### [Selection]
begin
I don't know for you, but I have a long history of finding comfort through the mouth: I sucked my thumb longer than most kids, and when I stopped, it wasn't long before I replaced it with another bad habit: a tic that involved biting the inside of my cheeks. I also developed a sweet tooth early in life. And apart from early childhood (a period during which I am told I was not a big eater - perhaps the thumb blocked the way?), I never really knew when or why to stop eating: feeling full wasn't a notion I even considered. I never focused on the stomach. If it looked, smelled and tasted good, and I still felt like eating, I ate. It seems like my mouth enjoyed working overtime. I even talked too much. If I hadn't been so terrified of the side effects, I would have been a prime candidate for smoking.

Regular physical activity probably "saved" me from becoming overweight (apart from a short period after my second child was born), but I am scared to even think of the amount of sugar that has entered my body in those forty years of life.

A few years ago, with no more than ten pounds "to lose" (BMI was already fine), but tired of my relationship with food, I decided to take the bull by the horns, met with a nutritionist, hired a personal trainer, and started journaling the entirety of my food intake, every single day, for a full year. What did I learn? 

I learned that I need way less food than I thought I did: portions shrank and shrank to the point where my plate looked like a toddler's, but interestingly, it did not make me hungry. 

I learned to incorporate more of the good stuff (leafy greens, berries, seeds) and less of the not-so-good stuff (for me, dairy and sweets). 

But more importantly, I learned to listen to my body. In fact, I learned to listen to specific parts of my body. My mouth was always up for more food, especially the sweet type. Now I learned to listen to my abdomen and to my head instead. I realized that they had a lot to tell me if I paid attention. My stomach had a message I had been ignoring: "I'm full!" (It was surprising how fast my stomach became full, long before my mouth was even considering taking a break.) My head, too, had some unheard messages for me: "Please don't eat/drink this, it will hurt!"

As it turns out, some of my favorite foods were doing me the most harm: Sugar. Dairy. Red wine. It was a sad discovery. It was also a thrilling discovery: by avoiding sugar, dairy and red wine, I felt much, much better, both in the belly and in the head. In the process, I shed a few pounds, and lowered my body fat percentage. I was full of energy, mental and physical.
end
### [Dataset]
begin
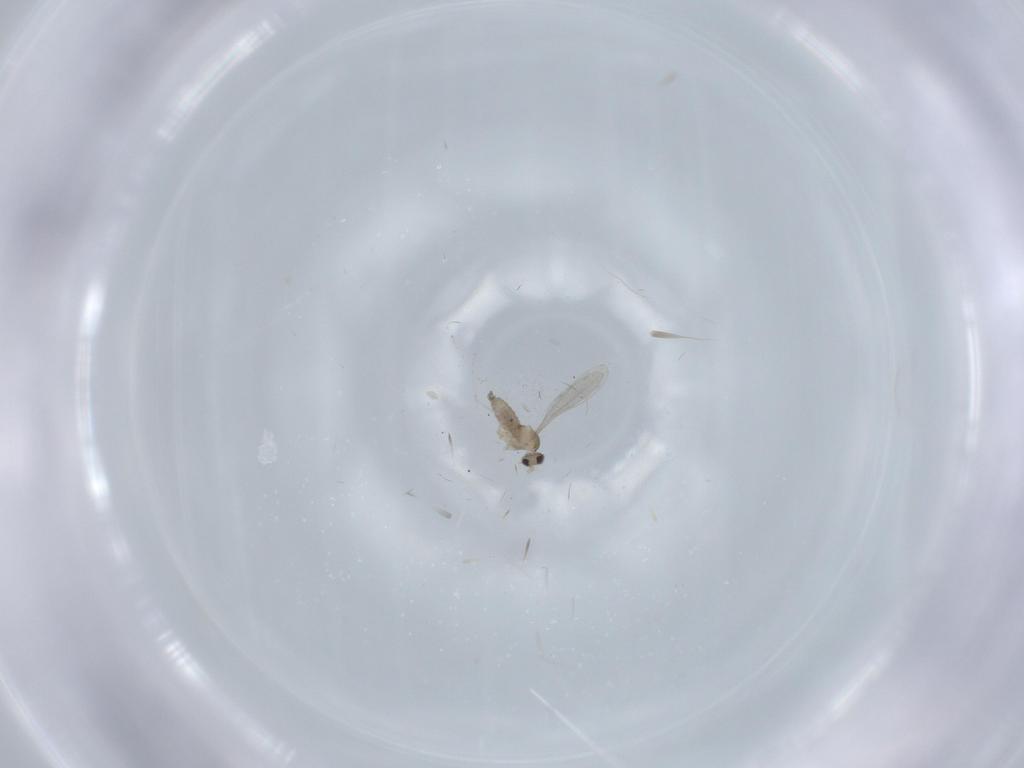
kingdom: Animalia
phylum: Arthropoda
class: Insecta
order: Diptera
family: Cecidomyiidae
end
### [Given exercise]
Quote, word for word, the part of the essay on eating habits between "Regular physical activity" and "years of life.", inclusive.

### [Finished answer]
Regular physical activity probably "saved" me from becoming overweight (apart from a short period after my second child was born), but I am scared to even think of the amount of sugar that has entered my body in those forty years of life.